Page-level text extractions
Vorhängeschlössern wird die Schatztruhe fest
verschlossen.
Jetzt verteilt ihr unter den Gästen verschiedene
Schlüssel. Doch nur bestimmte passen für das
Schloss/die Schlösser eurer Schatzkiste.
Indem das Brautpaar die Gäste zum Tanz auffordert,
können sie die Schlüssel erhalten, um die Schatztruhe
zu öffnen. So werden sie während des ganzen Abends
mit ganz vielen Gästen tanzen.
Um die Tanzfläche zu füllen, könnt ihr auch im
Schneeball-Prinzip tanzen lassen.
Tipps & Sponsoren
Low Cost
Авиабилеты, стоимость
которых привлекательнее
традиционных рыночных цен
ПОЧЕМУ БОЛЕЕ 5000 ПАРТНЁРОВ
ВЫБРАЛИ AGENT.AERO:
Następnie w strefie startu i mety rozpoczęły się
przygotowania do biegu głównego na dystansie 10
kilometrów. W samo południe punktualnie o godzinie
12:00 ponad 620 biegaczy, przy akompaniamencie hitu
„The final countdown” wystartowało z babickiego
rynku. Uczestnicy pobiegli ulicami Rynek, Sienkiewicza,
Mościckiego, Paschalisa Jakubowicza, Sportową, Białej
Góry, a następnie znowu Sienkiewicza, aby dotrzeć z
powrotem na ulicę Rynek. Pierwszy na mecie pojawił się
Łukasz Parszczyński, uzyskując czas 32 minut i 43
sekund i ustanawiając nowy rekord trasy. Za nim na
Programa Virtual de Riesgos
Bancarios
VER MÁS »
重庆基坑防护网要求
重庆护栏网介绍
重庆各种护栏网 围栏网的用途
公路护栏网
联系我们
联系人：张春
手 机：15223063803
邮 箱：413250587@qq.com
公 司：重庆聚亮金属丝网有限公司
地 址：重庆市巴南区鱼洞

**Required work:** Without skipping anything, transcribe every line above exactly.

**Task result:**
Vorhängeschlössern wird die Schatztruhe fest
verschlossen.
Jetzt verteilt ihr unter den Gästen verschiedene
Schlüssel. Doch nur bestimmte passen für das
Schloss/die Schlösser eurer Schatzkiste.
Indem das Brautpaar die Gäste zum Tanz auffordert,
können sie die Schlüssel erhalten, um die Schatztruhe
zu öffnen. So werden sie während des ganzen Abends
mit ganz vielen Gästen tanzen.
Um die Tanzfläche zu füllen, könnt ihr auch im
Schneeball-Prinzip tanzen lassen.
Tipps & Sponsoren
Low Cost
Авиабилеты, стоимость
которых привлекательнее
традиционных рыночных цен
ПОЧЕМУ БОЛЕЕ 5000 ПАРТНЁРОВ
ВЫБРАЛИ AGENT.AERO:
Następnie w strefie startu i mety rozpoczęły się
przygotowania do biegu głównego na dystansie 10
kilometrów. W samo południe punktualnie o godzinie
12:00 ponad 620 biegaczy, przy akompaniamencie hitu
„The final countdown” wystartowało z babickiego
rynku. Uczestnicy pobiegli ulicami Rynek, Sienkiewicza,
Mościckiego, Paschalisa Jakubowicza, Sportową, Białej
Góry, a następnie znowu Sienkiewicza, aby dotrzeć z
powrotem na ulicę Rynek. Pierwszy na mecie pojawił się
Łukasz Parszczyński, uzyskując czas 32 minut i 43
sekund i ustanawiając nowy rekord trasy. Za nim na
Programa Virtual de Riesgos
Bancarios
VER MÁS »
重庆基坑防护网要求
重庆护栏网介绍
重庆各种护栏网 围栏网的用途
公路护栏网
联系我们
联系人：张春
手 机：15223063803
邮 箱：413250587@qq.com
公 司：重庆聚亮金属丝网有限公司
地 址：重庆市巴南区鱼洞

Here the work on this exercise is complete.